§ **Exercise**:
Set down every record below exactly as it stands, with the pictures omitted.
++++++
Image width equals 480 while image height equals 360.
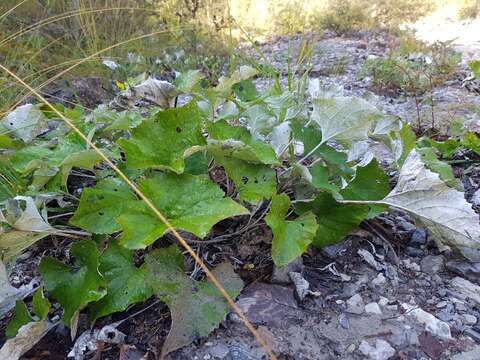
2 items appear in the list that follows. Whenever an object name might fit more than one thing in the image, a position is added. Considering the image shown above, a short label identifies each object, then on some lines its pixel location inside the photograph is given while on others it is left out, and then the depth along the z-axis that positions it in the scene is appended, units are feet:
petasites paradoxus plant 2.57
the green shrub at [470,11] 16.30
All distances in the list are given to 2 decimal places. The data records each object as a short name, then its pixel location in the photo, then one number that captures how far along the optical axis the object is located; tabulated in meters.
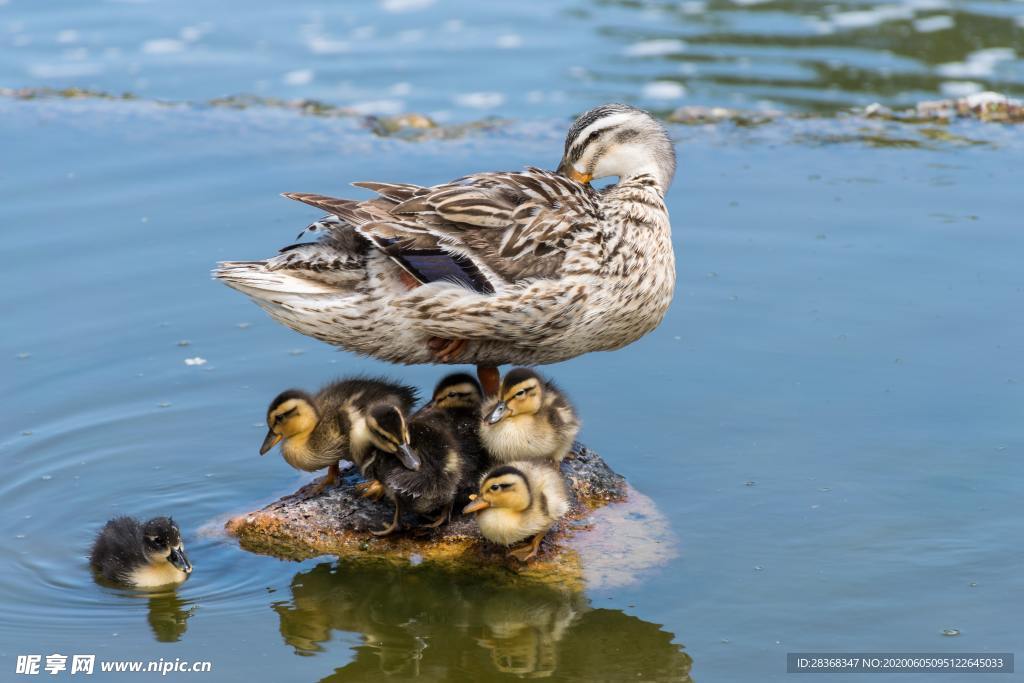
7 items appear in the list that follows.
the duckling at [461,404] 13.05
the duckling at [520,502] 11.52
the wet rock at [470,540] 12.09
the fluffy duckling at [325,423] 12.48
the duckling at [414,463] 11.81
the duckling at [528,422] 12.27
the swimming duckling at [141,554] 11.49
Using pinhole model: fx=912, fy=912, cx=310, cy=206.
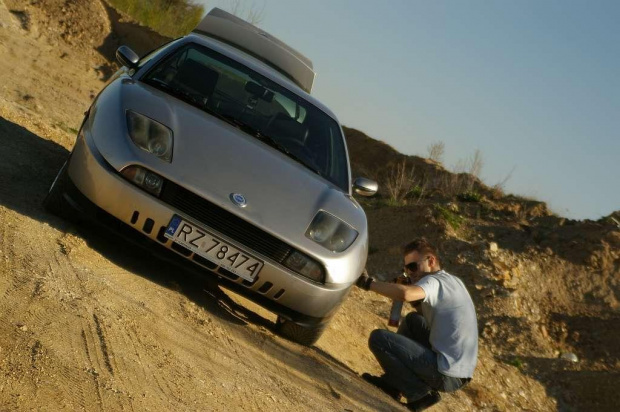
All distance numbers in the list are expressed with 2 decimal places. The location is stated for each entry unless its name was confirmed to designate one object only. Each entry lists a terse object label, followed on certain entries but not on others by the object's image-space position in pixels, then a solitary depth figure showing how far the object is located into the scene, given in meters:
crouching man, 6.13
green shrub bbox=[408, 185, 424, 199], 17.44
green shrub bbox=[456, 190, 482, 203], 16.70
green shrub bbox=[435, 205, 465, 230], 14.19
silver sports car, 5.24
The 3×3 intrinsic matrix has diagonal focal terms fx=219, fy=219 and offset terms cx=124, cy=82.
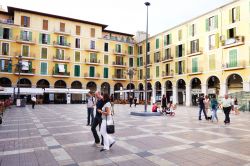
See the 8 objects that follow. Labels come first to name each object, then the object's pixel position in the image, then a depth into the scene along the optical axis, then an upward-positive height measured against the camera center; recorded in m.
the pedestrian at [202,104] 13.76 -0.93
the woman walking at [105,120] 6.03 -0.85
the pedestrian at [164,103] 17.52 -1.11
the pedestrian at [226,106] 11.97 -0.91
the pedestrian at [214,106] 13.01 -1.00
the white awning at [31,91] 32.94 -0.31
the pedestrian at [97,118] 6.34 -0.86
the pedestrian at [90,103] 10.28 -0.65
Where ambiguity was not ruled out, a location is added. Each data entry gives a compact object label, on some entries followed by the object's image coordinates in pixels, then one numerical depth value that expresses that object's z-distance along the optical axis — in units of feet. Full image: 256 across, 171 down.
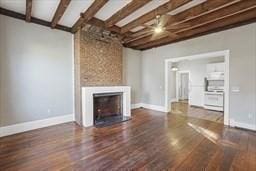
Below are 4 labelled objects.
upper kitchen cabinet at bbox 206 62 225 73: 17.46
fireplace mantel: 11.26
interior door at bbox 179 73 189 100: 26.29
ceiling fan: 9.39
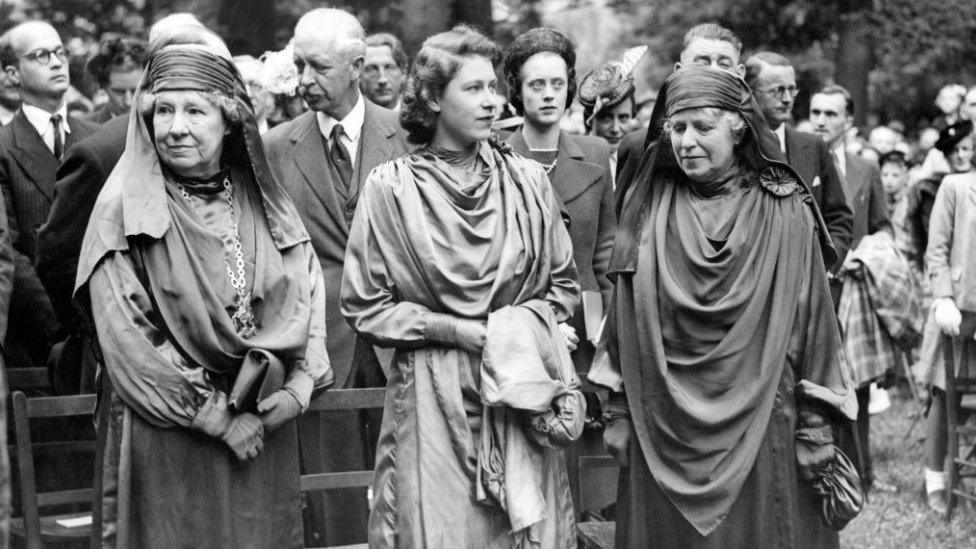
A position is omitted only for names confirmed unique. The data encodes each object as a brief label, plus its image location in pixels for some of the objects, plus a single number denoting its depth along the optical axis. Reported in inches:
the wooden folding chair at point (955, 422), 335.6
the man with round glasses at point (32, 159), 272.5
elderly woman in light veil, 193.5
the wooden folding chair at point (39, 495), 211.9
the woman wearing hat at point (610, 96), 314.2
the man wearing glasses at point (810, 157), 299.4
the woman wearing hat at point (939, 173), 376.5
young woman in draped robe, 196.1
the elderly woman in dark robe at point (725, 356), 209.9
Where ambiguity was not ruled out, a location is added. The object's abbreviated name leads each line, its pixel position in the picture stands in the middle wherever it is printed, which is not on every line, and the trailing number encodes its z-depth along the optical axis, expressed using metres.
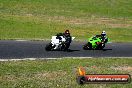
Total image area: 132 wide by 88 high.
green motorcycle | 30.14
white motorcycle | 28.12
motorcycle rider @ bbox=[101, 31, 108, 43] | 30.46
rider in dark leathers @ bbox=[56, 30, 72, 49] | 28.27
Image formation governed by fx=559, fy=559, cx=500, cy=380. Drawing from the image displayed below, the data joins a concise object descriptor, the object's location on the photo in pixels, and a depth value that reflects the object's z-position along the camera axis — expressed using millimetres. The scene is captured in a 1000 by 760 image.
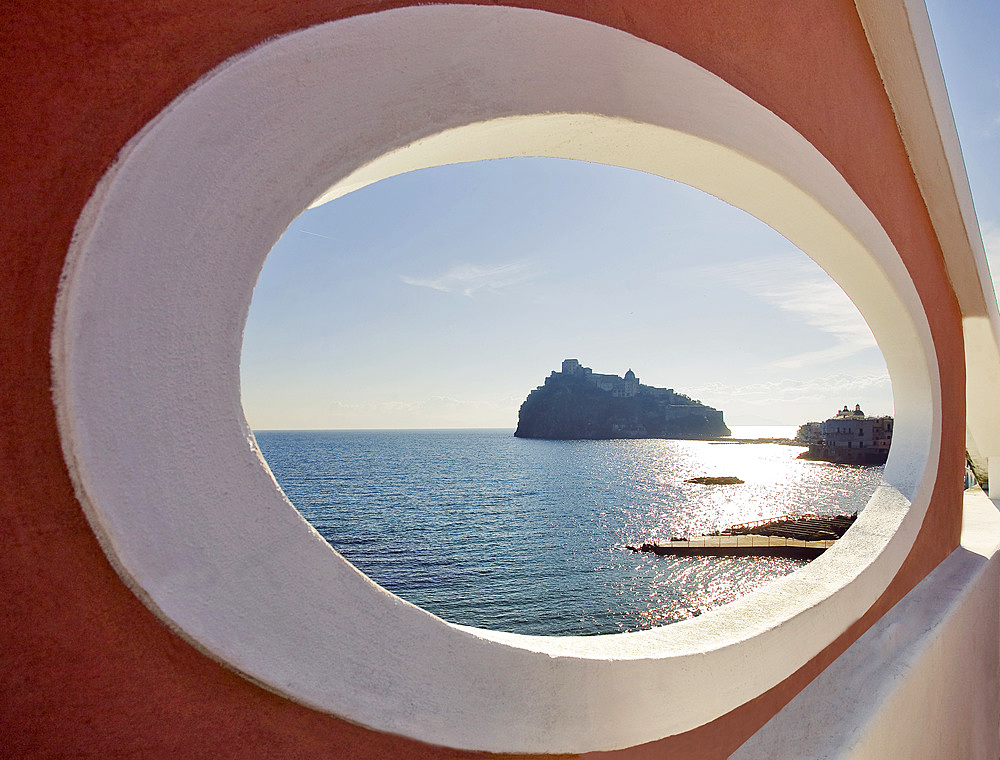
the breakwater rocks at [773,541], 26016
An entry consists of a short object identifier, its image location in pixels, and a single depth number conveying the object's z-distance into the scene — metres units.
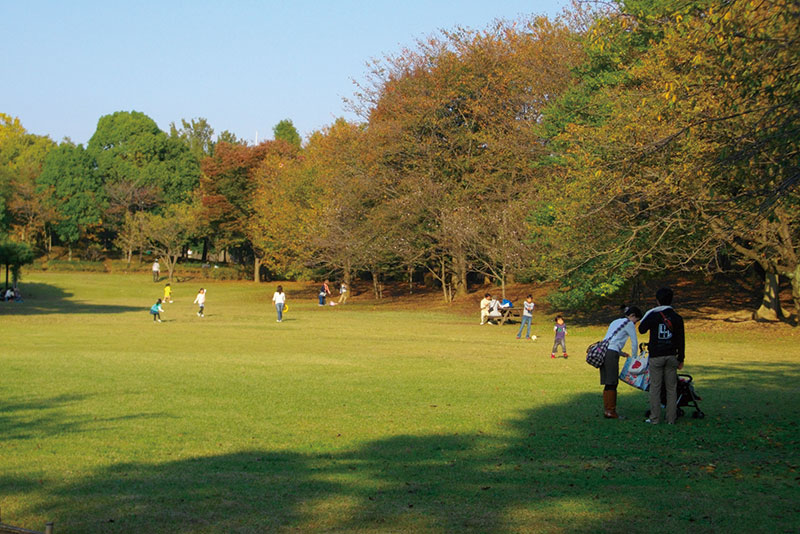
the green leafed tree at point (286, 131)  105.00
++++++
§ **Expected output**:
Image width equals 480 while image height equals 360.
2 items appear in the list that follows. Whenever an object name might fit more than one thing in the image, a position is added. Considering the image shown above, a short label identifies each object, then on some lines its pixel location inside the photograph is given while on others it is left out, and then the depth along the z-axis that positions it in the scene is appended, units are feet:
petasites paradoxus plant 2.57
the green shrub at [470,11] 16.30
All distances in the list are given to 2 decimal places. The data records each object as a short name, then its pixel location in the photo, then one number that captures how far along the optical axis the object is located; tabulated in meters.
7 items appear in the list that follows.
the duckling at [461,404] 13.05
the duckling at [520,502] 11.52
the wet rock at [470,540] 12.09
the fluffy duckling at [325,423] 12.48
the duckling at [414,463] 11.81
the duckling at [528,422] 12.27
the swimming duckling at [141,554] 11.49
Using pinhole model: fx=912, fy=912, cx=310, cy=206.
All distance numbers in the list are expressed with 2 decimal places. The location is stated for each entry unless its name was confirmed to designate one object only. Each entry lists a terse object label, followed on certain entries but not on others by the object's image-space position in pixels, then a solitary depth figure showing how far the object is located into the scene, given in meters:
crouching man, 6.13
green shrub bbox=[408, 185, 424, 199], 17.44
green shrub bbox=[456, 190, 482, 203], 16.70
green shrub bbox=[435, 205, 465, 230], 14.19
silver sports car, 5.24
The 3×3 intrinsic matrix has diagonal focal terms fx=219, fy=219 and offset terms cx=124, cy=82.
See the 8 objects that follow. Labels come first to name each object, then the object's pixel position in the image, then a depth into the scene along the optical axis, then an upward-positive height measured against the camera center; recorded in m.
the pedestrian at [202,104] 13.76 -0.93
the woman walking at [105,120] 6.03 -0.85
the pedestrian at [164,103] 17.52 -1.11
the pedestrian at [226,106] 11.97 -0.91
the pedestrian at [214,106] 13.01 -1.00
the white awning at [31,91] 32.94 -0.31
the pedestrian at [97,118] 6.34 -0.86
the pedestrian at [90,103] 10.28 -0.65
Where ambiguity was not ruled out, a location is added. Each data entry gives a compact object label, on some entries followed by the object's image coordinates in pixels, then one numerical depth value that expresses that object's z-distance along the optical axis — in units of feet. Full image: 256 across, 171 down.
Below are 4 labelled objects.
upper kitchen cabinet at bbox 206 62 225 73: 17.46
fireplace mantel: 11.26
interior door at bbox 179 73 189 100: 26.29
ceiling fan: 9.39
A position is omitted only for names confirmed unique. The data encodes each object as a brief label, plus its image location in pixels for some of the objects, plus a single number denoting its depth along the optical axis. Reported in inches:
the wooden folding chair at point (955, 422), 335.6
the man with round glasses at point (32, 159), 272.5
elderly woman in light veil, 193.5
the wooden folding chair at point (39, 495), 211.9
the woman wearing hat at point (610, 96), 314.2
the man wearing glasses at point (810, 157), 299.4
the woman wearing hat at point (939, 173), 376.5
young woman in draped robe, 196.1
the elderly woman in dark robe at point (725, 356), 209.9
Where ambiguity was not ruled out, a location is added. The object's abbreviated name leads each line, its pixel position in the picture stands in the middle wherever it is printed, which is not on every line, and the trailing number encodes its z-depth along the optical axis, expressed using metres.
Total image area: 132 wide by 88 high.
green motorcycle | 30.14
white motorcycle | 28.12
motorcycle rider @ bbox=[101, 31, 108, 43] | 30.46
rider in dark leathers @ bbox=[56, 30, 72, 49] | 28.27
Image formation governed by fx=559, fy=559, cx=500, cy=380. Drawing from the image displayed below, the data joins a concise object descriptor, the object's location on the photo in pixels, and a depth value that reflects the object's z-position along the camera axis — expressed using millimetres. The scene is captured in a 1000 by 760 image.
the breakwater rocks at [773,541], 26016
An entry consists of a short object identifier, its image location in pixels, and a single depth number conveying the object's z-distance into the scene — metres units.
the green leafed tree at point (286, 131)  105.00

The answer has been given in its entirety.